In a lurid sequence of events in 1700, the mayor of the town was accidentally wounded by a local nobleman during a hunt, generating a series of revenge attacks, finally resulting in the murder of the mayor, Karol Kramler, a Saxon magistrate. The mayor’s arm was then cut off, embalmed, and preserved in the town hall as a call to further revenge. This became the subject of a Hungarian novel about the town, The Black City, by the writer Kálmán Mikszáth.[2]

The economic importance of the town was further diminished in 1871 when the important new Košice–Bohumín Railway was built just 8 km (5.0 mi) to the south, bypassing Levoča and going through the nearby town of Igló, (today known by its Slovak name, Spišská Nová Ves). Later, in 1892, only a spur line was built from Spišská Nová Ves railway station to Levoča.
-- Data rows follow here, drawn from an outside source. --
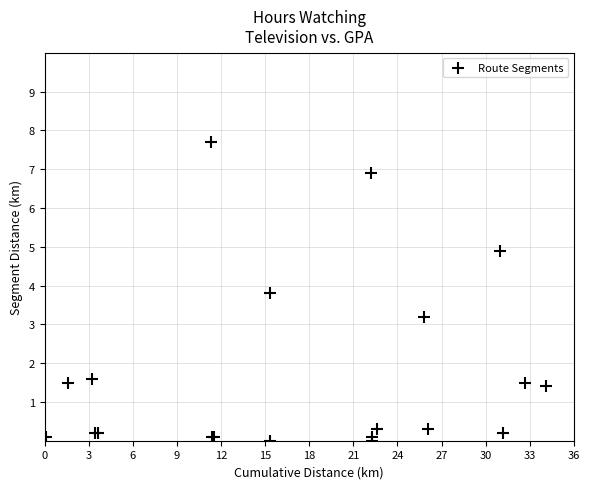

What Y value in the scatter plot is closest to 3?

3.2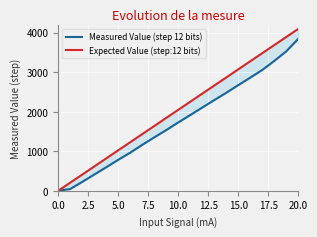

How many lines are shown in the chart?

2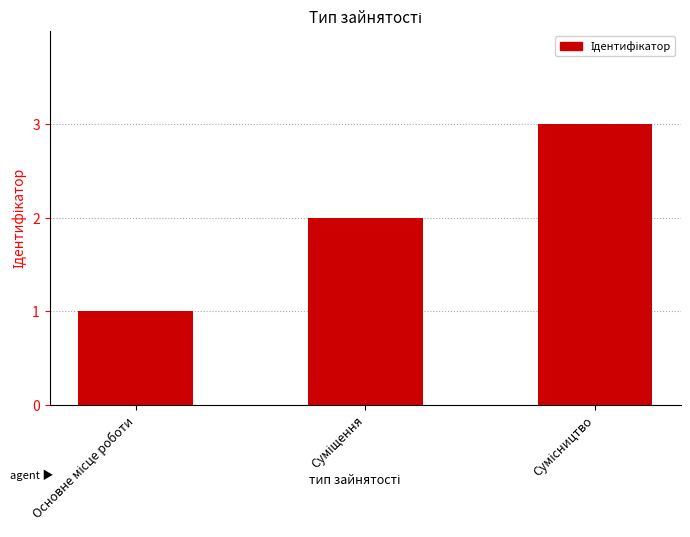

What is the sum of all values?

6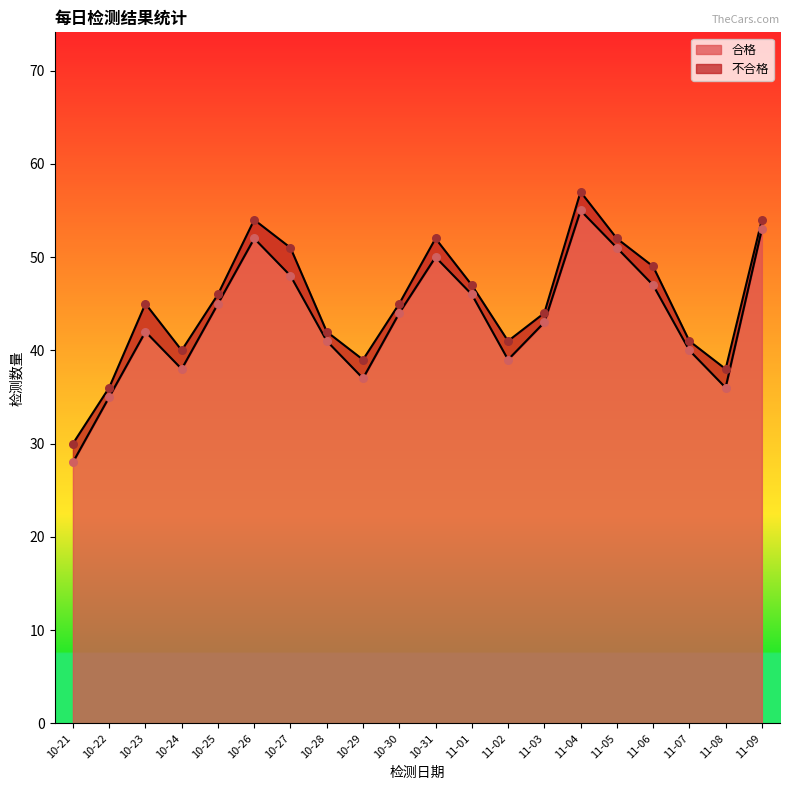

What is the highest value of the 合格 series?

55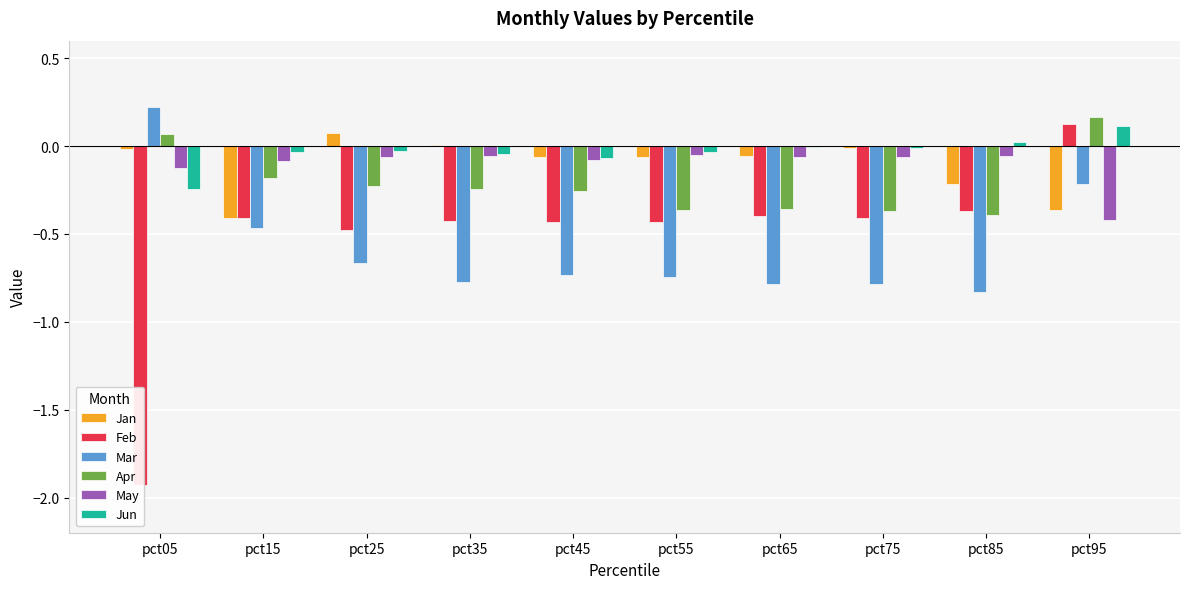

Reading left to right, extract all data points from this chart.

Jan: pct05=-0.0	pct15=-0.4	pct25=0.1	pct35=0.0	pct45=-0.1	pct55=-0.1	pct65=-0.1	pct75=-0.0	pct85=-0.2	pct95=-0.4
Feb: pct05=-1.9	pct15=-0.4	pct25=-0.5	pct35=-0.4	pct45=-0.4	pct55=-0.4	pct65=-0.4	pct75=-0.4	pct85=-0.4	pct95=0.1
Mar: pct05=0.2	pct15=-0.5	pct25=-0.7	pct35=-0.8	pct45=-0.7	pct55=-0.7	pct65=-0.8	pct75=-0.8	pct85=-0.8	pct95=-0.2
Apr: pct05=0.1	pct15=-0.2	pct25=-0.2	pct35=-0.2	pct45=-0.3	pct55=-0.4	pct65=-0.4	pct75=-0.4	pct85=-0.4	pct95=0.2
May: pct05=-0.1	pct15=-0.1	pct25=-0.1	pct35=-0.1	pct45=-0.1	pct55=-0.1	pct65=-0.1	pct75=-0.1	pct85=-0.1	pct95=-0.4
Jun: pct05=-0.2	pct15=-0.0	pct25=-0.0	pct35=-0.0	pct45=-0.1	pct55=-0.0	pct65=-0.0	pct75=-0.0	pct85=0.0	pct95=0.1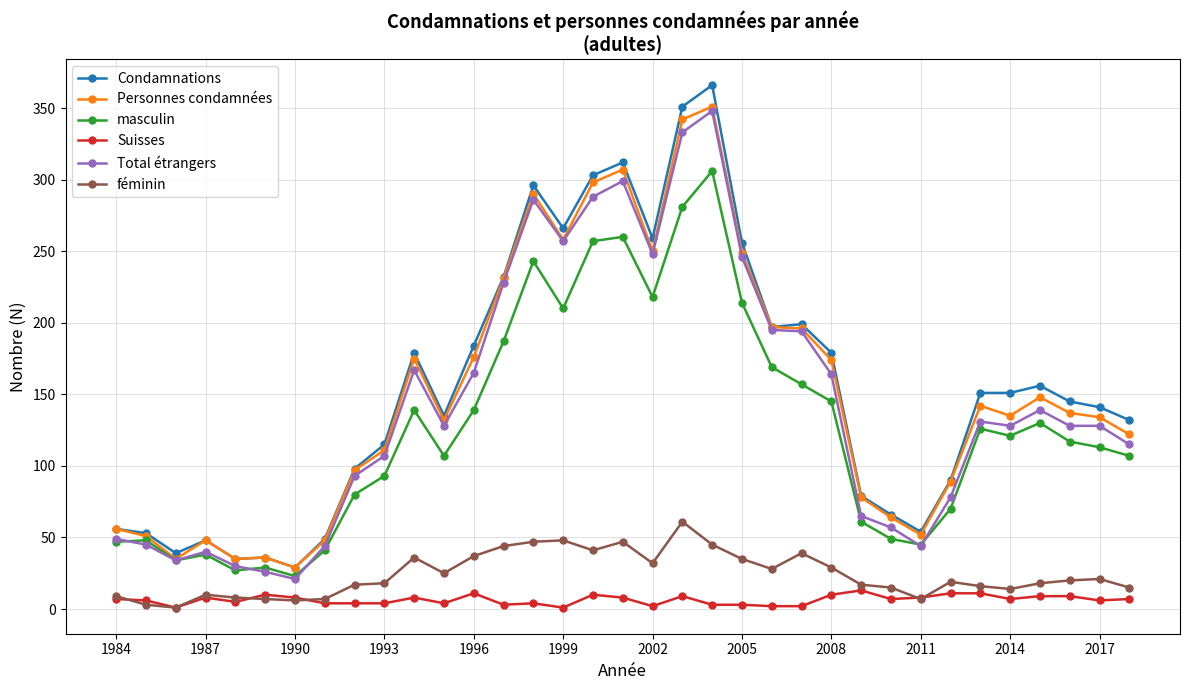

True or false: féminin and masculin cross at least once.

False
After the Treaty of Trianon and the dismantling of the Kingdom of Hungary, the city became part of the newly formed Czechoslovakia and its Slovak name Levoča was formally adopted. Later, during World War II, under the auspices of the First Slovak Republic, 981 local Jews were deported from the town to concentration camps.

On July 3, 1995 Levoča was visited by Pope John Paul II. He celebrated a mass for 650,000 celebrants at the traditional pilgrim site of Mariánska hora, a hill about 2 km north of Levoča with a spectacular view of the town.